▸ **WRITTEN EXERCISE A**
In the court opinion, under which Federal Rule of Civil Procedure does Metlife move for summary judgment?

▸ **SUPPLIED PASSAGE**
_____
UNITED STATES DISTRICT COURT FOR THE DISTRICT OF NEW JERSEY CAMDEN VICINAGE
Mar 28, 2013
Civil No. 11-01180 (RBK/KMW) (D.N.J. Mar. 28, 2013)

Opinion

Civil No. 11-01180 (RBK/KMW)

03-28-2013

ANN MARIE TALLEY Plaintiff, v. UNITED STATES OF AMERICA, et al. Defendants.


NOT FOR PUBLICATION

(Doc. Nos. 25, 26)


OPINION

KUGLER United States District Judge:

This matter comes before the Court on the motion of the United States of America ("United States") to dismiss the complaint Anne Marie Talley ("Plaintiff") for lack of subject matter jurisdiction, pursuant to Federal Rule of Civil Procedure 12(b)(1). The Metropolitan Life Insurance Company ("Metlife") also moves for summary judgment, pursuant to Federal Rule of Civil Procedure 56. Plaintiff alleges that she was wrongfully denied the proceeds of her deceased husband's life insurance policy due to the United States' negligent handling of his Designation of Beneficiary form. Plaintiff also alleges negligence by Metlife based on the insurer's prompt disbursement of the insurance proceeds, thus foreclosing the possibility of the rightful beneficiary receiving the funds. The United States argues, inter alia, that Plaintiff's negligence claims are not cognizable under the Federal Tort Claims Act ("FTCA") because Plaintiff has not identified a local law under which a private individual or entity could be held liable for the acts alleged in the complaint. Metlife joins the United States' motion and also moves for summary judgment independently, arguing that there is no factual dispute regarding Metlife's role in the transaction. Because the Court finds that Plaintiff has not satisfied the "local law" requirement of the FTCA and there is no factual dispute involving Metlife, the United States and Metlife's motions are GRANTED. Plaintiff's FTCA claims against the United States are DISMISSED WITHOUT PREJUDICE.
_____
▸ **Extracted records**
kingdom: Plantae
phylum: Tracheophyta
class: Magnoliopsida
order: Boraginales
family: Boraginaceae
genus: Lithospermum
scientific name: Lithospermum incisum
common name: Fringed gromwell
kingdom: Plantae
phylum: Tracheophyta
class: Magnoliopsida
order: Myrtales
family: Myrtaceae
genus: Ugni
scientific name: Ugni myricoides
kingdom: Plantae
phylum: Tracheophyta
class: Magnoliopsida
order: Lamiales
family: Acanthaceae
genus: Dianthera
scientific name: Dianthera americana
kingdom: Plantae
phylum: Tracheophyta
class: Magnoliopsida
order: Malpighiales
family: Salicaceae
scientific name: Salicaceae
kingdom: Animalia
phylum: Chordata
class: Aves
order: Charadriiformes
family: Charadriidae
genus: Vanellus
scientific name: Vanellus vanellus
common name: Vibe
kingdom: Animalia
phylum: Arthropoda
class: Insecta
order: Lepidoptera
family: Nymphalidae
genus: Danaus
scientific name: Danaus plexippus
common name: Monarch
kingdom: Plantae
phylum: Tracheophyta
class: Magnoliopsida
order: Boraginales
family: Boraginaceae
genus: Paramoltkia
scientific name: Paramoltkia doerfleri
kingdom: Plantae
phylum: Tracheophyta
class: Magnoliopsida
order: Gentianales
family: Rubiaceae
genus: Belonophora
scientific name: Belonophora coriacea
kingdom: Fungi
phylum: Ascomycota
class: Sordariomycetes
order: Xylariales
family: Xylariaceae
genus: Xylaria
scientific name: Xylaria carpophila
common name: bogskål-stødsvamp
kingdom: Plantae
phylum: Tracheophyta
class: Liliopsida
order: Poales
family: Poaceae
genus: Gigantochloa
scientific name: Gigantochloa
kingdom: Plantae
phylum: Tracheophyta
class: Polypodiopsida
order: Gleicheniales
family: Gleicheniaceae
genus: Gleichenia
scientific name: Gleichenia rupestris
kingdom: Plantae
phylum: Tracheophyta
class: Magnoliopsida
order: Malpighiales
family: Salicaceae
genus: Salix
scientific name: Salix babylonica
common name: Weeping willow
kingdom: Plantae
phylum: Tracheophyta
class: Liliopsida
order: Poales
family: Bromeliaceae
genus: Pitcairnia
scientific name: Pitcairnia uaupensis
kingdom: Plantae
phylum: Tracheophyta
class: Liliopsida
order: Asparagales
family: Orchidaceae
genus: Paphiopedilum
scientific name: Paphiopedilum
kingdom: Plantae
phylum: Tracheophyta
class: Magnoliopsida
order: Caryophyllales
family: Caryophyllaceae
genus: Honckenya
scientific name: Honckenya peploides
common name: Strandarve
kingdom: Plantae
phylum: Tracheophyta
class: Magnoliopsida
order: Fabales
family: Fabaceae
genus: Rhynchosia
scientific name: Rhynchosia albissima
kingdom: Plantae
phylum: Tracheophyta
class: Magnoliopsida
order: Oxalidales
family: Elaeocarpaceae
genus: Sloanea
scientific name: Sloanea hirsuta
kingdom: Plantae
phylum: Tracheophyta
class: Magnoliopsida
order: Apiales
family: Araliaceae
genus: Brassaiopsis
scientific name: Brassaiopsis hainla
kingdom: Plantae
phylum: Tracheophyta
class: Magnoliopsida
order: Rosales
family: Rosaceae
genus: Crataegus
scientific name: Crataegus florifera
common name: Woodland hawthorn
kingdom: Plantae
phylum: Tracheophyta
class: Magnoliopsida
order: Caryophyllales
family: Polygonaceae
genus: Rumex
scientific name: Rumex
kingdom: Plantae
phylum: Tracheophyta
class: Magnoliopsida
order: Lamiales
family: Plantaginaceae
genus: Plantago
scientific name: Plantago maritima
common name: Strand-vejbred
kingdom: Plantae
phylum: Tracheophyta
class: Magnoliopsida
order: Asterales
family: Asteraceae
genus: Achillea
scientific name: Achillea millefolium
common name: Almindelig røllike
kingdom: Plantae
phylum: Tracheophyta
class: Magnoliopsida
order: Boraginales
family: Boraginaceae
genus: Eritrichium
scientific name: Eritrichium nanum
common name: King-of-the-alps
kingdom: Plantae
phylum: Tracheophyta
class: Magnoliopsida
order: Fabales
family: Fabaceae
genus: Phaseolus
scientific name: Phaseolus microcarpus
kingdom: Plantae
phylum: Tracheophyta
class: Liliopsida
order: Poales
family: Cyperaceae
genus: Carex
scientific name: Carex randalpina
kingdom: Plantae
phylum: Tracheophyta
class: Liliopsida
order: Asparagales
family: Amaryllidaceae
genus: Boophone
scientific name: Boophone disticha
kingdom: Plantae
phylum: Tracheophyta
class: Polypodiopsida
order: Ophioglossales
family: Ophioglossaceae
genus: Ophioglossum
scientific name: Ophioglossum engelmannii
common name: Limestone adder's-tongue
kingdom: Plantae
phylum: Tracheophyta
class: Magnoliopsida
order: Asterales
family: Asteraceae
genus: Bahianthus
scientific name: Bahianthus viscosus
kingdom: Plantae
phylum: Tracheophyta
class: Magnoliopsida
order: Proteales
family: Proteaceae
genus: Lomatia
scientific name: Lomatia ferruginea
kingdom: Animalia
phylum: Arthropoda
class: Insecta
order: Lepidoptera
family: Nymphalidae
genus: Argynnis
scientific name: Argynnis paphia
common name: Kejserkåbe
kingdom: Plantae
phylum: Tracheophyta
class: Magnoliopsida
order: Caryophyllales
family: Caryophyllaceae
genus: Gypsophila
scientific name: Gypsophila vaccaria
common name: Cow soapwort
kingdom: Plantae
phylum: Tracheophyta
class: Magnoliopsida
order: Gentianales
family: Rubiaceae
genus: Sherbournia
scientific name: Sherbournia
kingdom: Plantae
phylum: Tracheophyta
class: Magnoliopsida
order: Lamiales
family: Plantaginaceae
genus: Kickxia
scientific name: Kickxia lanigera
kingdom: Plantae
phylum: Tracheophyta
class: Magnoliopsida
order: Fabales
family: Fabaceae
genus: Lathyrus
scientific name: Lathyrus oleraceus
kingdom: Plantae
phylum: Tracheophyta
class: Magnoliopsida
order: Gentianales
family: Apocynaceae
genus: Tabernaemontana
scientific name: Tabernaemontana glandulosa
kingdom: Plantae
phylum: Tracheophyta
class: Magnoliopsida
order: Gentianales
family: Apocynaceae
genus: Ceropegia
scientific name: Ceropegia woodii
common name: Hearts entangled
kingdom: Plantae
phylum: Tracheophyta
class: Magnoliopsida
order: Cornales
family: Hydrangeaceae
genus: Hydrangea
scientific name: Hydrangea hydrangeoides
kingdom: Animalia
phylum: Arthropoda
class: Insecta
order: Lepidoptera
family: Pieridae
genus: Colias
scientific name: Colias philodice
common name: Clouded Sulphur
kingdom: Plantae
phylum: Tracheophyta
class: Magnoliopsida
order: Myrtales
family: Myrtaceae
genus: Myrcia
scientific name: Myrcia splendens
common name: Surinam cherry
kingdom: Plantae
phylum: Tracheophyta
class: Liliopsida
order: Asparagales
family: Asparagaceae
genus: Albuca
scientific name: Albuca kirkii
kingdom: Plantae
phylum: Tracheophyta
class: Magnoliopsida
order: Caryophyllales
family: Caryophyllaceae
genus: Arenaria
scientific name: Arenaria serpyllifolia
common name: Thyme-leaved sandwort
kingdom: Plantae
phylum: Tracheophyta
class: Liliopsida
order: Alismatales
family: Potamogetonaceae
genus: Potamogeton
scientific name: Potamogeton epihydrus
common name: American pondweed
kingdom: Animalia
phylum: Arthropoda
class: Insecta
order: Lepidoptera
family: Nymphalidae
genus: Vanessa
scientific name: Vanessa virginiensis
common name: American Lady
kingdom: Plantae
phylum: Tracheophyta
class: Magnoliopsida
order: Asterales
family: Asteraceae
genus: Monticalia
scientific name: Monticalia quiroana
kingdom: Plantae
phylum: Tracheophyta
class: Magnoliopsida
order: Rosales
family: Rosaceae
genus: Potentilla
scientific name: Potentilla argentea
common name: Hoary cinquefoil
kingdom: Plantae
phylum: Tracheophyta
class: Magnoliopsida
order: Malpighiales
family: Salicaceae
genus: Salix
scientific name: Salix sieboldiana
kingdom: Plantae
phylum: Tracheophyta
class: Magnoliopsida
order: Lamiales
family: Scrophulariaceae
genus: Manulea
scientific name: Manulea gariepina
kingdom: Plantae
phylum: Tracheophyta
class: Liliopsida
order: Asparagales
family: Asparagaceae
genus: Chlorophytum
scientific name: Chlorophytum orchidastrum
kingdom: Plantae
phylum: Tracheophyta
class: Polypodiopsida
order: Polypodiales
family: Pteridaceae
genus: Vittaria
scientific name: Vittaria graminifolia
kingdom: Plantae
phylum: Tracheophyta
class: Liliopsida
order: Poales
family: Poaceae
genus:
_____
▸ **WRITTEN EXERCISE B**
Reproduce verbatim the lines of the records starting with the line that contains "genus: Crataegus" and going on through the line that contains "family: Ophioglossaceae", including both of those lines.

▸ **EXPECTED ANSWER A**
Rule 56

▸ **EXPECTED ANSWER B**
genus: Crataegus
scientific name: Crataegus florifera
common name: Woodland hawthorn
kingdom: Plantae
phylum: Tracheophyta
class: Magnoliopsida
order: Caryophyllales
family: Polygonaceae
genus: Rumex
scientific name: Rumex
kingdom: Plantae
phylum: Tracheophyta
class: Magnoliopsida
order: Lamiales
family: Plantaginaceae
genus: Plantago
scientific name: Plantago maritima
common name: Strand-vejbred
kingdom: Plantae
phylum: Tracheophyta
class: Magnoliopsida
order: Asterales
family: Asteraceae
genus: Achillea
scientific name: Achillea millefolium
common name: Almindelig røllike
kingdom: Plantae
phylum: Tracheophyta
class: Magnoliopsida
order: Boraginales
family: Boraginaceae
genus: Eritrichium
scientific name: Eritrichium nanum
common name: King-of-the-alps
kingdom: Plantae
phylum: Tracheophyta
class: Magnoliopsida
order: Fabales
family: Fabaceae
genus: Phaseolus
scientific name: Phaseolus microcarpus
kingdom: Plantae
phylum: Tracheophyta
class: Liliopsida
order: Poales
family: Cyperaceae
genus: Carex
scientific name: Carex randalpina
kingdom: Plantae
phylum: Tracheophyta
class: Liliopsida
order: Asparagales
family: Amaryllidaceae
genus: Boophone
scientific name: Boophone disticha
kingdom: Plantae
phylum: Tracheophyta
class: Polypodiopsida
order: Ophioglossales
family: Ophioglossaceae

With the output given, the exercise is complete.